*TO DO:* Please find every line in the entries below that contains the word "through" and copy each of those lines. Case counts.

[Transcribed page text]
————————
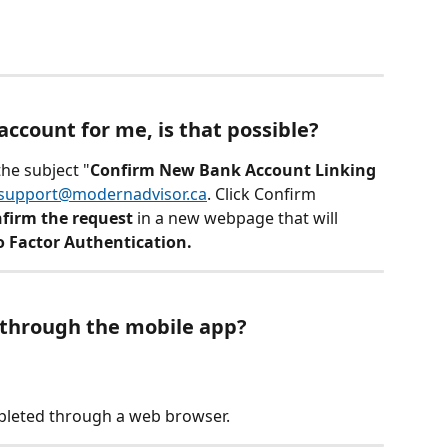
ccount for me, is that possible? 
the subject "
Confirm New Bank Account Linking 
support@modernadvisor.ca
. Click Confirm 
firm the request
 in a new webpage that will 
 Factor Authentication.
 through the mobile app?
leted through a web browser.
————————
*COMPLETED EXERCISE:*
 through the mobile app?
leted through a web browser.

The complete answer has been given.